We will give you the download link and the decompression password after your application has been received and approved.
All users must follow all use conditions; otherwise, the authorization will be revoked.


# News

- 2024/9/21 The paper of Tonggu has been accepted by EMNLP 2024.
- 2024/9/26 Tonggu model and instruction data have been opened sourced.


# Examples

<details><summary><b>句读</b></summary>
    
![image](./images/标点.png)

</details>

<details><summary><b>成语解释</b></summary>
    
![image](./images/成语解释.png)

</details>

<details><summary><b>文白翻译</b></summary>
    
![image](./images/文白翻译.png)

</details>

<details><summary><b>白文翻译</b></summary>
    
![image](./images/白文翻译.png)

</details>

<details><summary><b>诗词创作</b></summary>
    
![image](./images/词创作.png)

</details>


# Inference

```python
import torch
from transformers import AutoModelForCausalLM, AutoTokenizer

model_path = "SCUT-DLVCLab/TongGu-7B-Instruct"
model = AutoModelForCausalLM.from_pretrained(model_path, device_map='auto', torch_dtype=torch.bfloat16, trust_remote_code=True)
tokenizer = AutoTokenizer.from_pretrained(model_path, trust_remote_code=True)

system_message = "你是通古,由华南理工大学DLVCLab训练而来的古文大模型。你具备丰富的古文知识,为用户提供有用、准确的回答。"
user_query = "翻译成白话文:大学之道,在明明德,在亲民,在止于至善。"
prompt = f"{system_message}\n<用户> {user_query}\n<通古> "
inputs = tokenizer(prompt, return_tensors='pt')
generate_ids = model.generate(
    inputs.input_ids.cuda(), 
    max_new_tokens=128
)
generate_text = tokenizer.batch_decode(
    generate_ids, 
    skip_special_tokens=True,
    clean_up_tokenization_spaces=False
)[0][len(prompt):]

print(generate_text)
```


# Citation

```
@article{cao2024tonggu,
  title={TongGu: Mastering Classical Chinese Understanding with Knowledge-Grounded Large Language Models},
  author={Cao, Jiahuan and Peng, Dezhi and Zhang, Peirong and Shi, Yongxin and Liu, Yang and Ding, Kai and Jin, Lianwen},
  journal={EMNLP 2024},
  year={2024}
}
```

# Statement:

After extensive data incremental pre-training and instruction fine-tuning, Tonggu has strong capabilities in processing ancient texts, such as punctuation and translation.
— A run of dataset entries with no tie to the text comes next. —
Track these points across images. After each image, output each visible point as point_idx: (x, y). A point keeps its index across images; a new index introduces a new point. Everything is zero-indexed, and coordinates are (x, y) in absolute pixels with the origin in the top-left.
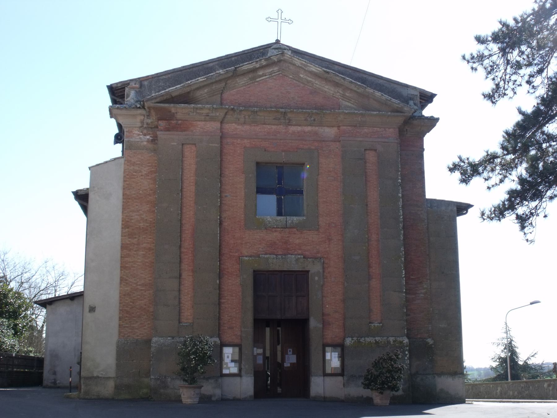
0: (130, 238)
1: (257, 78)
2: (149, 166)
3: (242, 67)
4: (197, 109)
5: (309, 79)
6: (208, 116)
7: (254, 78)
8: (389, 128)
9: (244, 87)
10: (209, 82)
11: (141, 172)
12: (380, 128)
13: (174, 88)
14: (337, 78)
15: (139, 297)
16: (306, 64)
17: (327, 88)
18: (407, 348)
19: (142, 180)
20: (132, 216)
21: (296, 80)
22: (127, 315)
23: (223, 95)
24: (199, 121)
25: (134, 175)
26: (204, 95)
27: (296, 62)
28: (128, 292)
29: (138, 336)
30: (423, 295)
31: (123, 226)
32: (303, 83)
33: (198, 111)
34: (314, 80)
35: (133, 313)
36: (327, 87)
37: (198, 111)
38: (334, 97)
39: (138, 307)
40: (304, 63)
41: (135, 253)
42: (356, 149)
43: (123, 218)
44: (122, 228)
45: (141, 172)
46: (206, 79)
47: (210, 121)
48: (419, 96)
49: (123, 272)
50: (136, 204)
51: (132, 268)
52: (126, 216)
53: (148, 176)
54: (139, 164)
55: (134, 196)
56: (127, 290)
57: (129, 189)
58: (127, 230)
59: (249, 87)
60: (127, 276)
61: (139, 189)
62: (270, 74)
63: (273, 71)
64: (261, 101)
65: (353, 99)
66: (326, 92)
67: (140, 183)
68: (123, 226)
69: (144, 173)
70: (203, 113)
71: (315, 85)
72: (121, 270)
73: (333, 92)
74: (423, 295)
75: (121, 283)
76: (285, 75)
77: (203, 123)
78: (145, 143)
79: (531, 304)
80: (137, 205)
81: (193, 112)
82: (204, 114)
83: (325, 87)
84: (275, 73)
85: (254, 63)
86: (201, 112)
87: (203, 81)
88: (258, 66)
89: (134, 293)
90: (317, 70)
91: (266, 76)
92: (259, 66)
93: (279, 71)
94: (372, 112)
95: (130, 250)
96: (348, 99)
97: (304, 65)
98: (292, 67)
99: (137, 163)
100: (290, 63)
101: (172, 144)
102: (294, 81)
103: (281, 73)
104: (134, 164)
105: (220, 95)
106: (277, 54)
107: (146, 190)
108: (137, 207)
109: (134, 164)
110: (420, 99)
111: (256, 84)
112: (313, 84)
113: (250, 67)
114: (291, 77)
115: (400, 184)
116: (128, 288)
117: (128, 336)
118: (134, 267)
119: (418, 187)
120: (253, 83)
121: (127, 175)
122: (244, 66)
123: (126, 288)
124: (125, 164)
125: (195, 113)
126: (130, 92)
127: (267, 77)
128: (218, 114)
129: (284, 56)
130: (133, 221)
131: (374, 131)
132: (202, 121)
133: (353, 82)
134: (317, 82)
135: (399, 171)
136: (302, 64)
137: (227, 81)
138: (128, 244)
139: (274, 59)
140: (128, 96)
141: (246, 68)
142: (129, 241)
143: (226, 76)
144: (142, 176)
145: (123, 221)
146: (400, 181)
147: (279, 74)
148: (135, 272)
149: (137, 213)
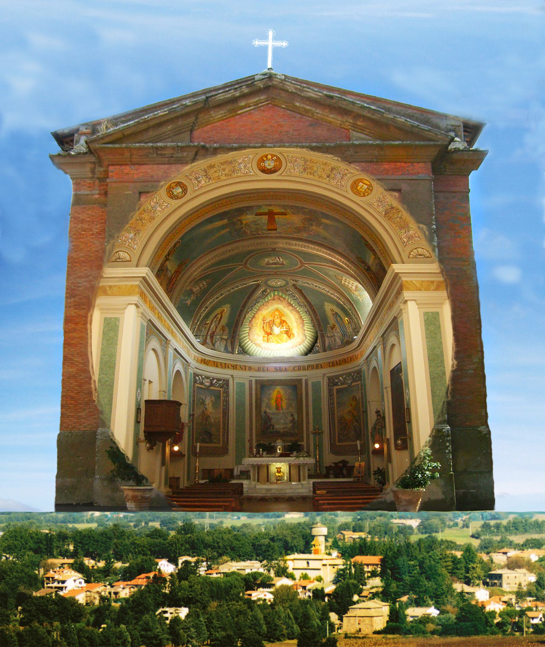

However, due to limitations in model size and the autoregressive generation paradigm, Tonggu may still generate misleading replies containing factual errors or harmful content that includes bias or discrimination. Please use it cautiously and be aware of discerning such content. Do not spread harmful content generated by Tonggu on the Internet. If any adverse consequences arise, the disseminator shall bear the responsibility.